[Landmark coordinate records]
--------------------------------

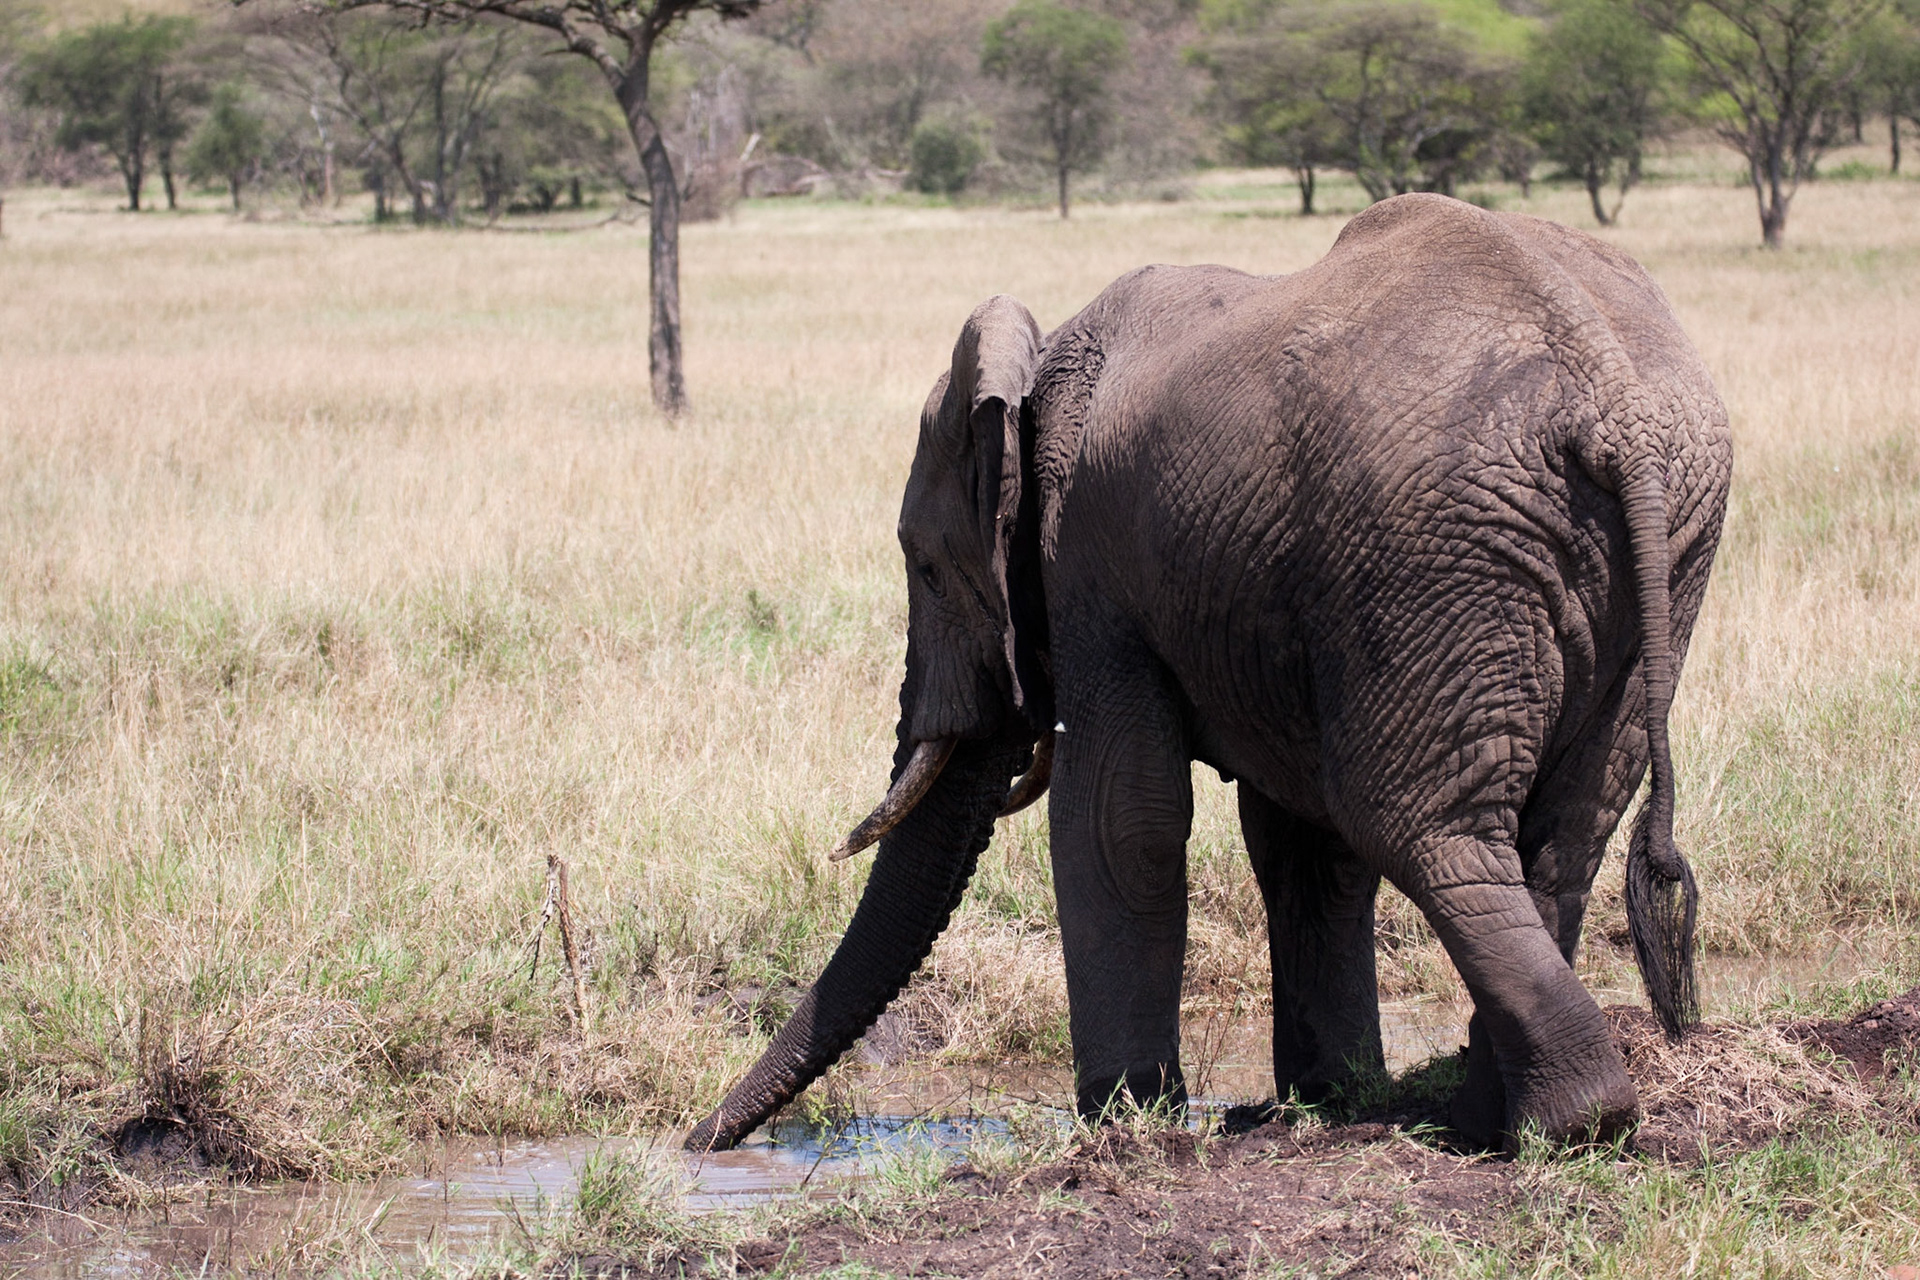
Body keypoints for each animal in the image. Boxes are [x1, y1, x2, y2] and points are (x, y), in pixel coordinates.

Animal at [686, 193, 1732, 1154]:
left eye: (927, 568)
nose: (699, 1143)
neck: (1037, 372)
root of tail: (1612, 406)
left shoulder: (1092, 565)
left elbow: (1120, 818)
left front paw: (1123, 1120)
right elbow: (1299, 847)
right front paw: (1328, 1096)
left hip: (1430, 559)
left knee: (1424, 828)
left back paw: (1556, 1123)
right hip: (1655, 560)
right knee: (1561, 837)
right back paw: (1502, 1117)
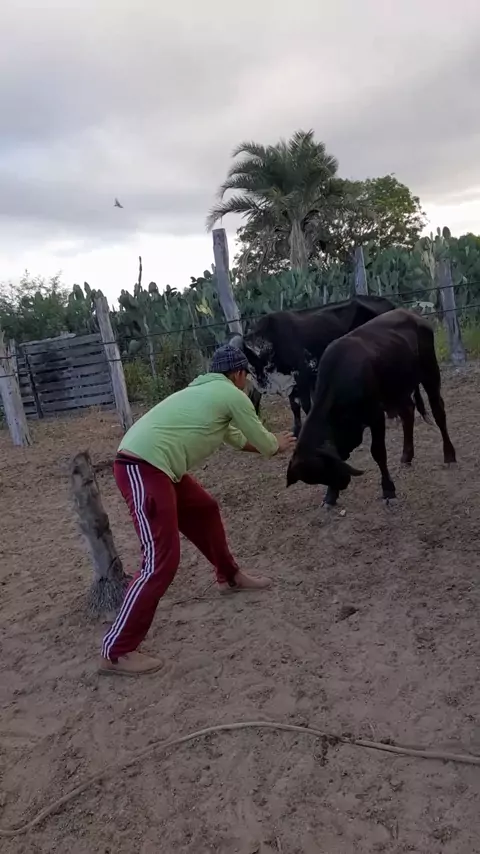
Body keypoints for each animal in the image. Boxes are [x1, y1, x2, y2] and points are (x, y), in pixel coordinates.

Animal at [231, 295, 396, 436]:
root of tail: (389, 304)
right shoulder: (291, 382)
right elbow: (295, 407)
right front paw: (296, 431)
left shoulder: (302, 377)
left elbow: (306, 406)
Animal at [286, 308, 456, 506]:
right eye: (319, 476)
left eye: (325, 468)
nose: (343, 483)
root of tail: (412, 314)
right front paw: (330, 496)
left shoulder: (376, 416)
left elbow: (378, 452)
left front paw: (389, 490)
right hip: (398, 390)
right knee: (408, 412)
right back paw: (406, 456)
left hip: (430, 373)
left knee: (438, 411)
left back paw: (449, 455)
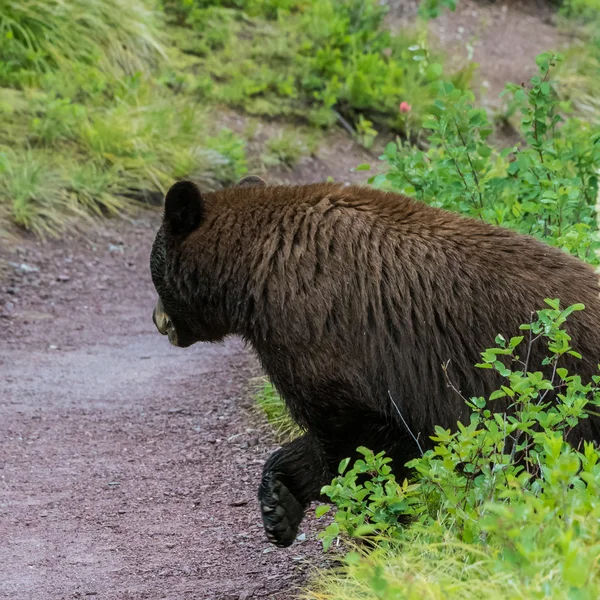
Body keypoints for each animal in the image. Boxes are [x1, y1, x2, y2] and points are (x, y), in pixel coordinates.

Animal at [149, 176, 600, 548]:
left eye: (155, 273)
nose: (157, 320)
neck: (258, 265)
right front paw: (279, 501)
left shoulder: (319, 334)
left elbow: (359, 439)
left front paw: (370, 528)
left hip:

--------------------------------

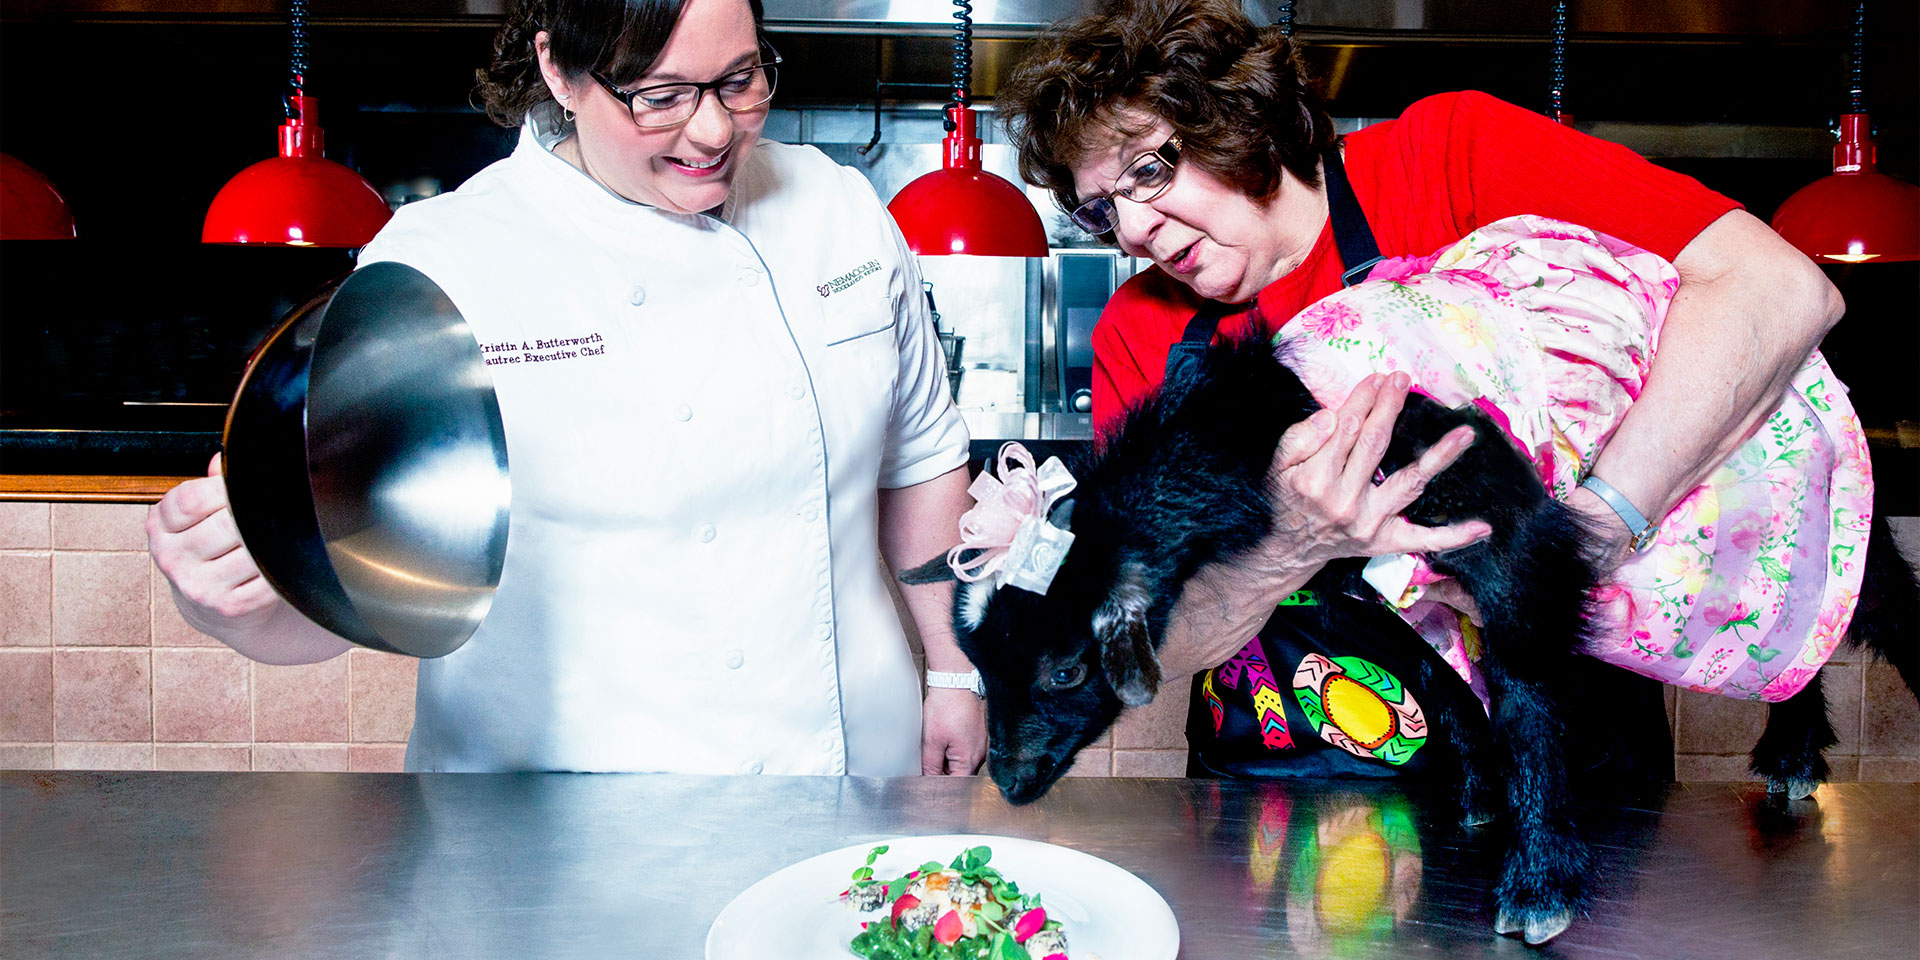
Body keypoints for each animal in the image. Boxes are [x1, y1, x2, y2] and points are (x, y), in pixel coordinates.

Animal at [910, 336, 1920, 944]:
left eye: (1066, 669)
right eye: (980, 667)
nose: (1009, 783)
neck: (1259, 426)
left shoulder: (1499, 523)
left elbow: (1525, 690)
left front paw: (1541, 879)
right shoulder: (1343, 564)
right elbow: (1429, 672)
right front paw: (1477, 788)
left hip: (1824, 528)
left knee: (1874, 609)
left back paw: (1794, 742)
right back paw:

--------------------------------

* _ACTIVITY_: Go through the entries and filter for lines holding the word "shoulder"; copy each match.

* _OUTPUT BELOW_:
left shoulder: (1092, 565)
right shoulder: (291, 382)
left shoulder: (302, 377)
left shoulder: (376, 416)
left shoulder: (319, 334)
left shoulder: (1499, 523)
right shoulder: (1343, 564)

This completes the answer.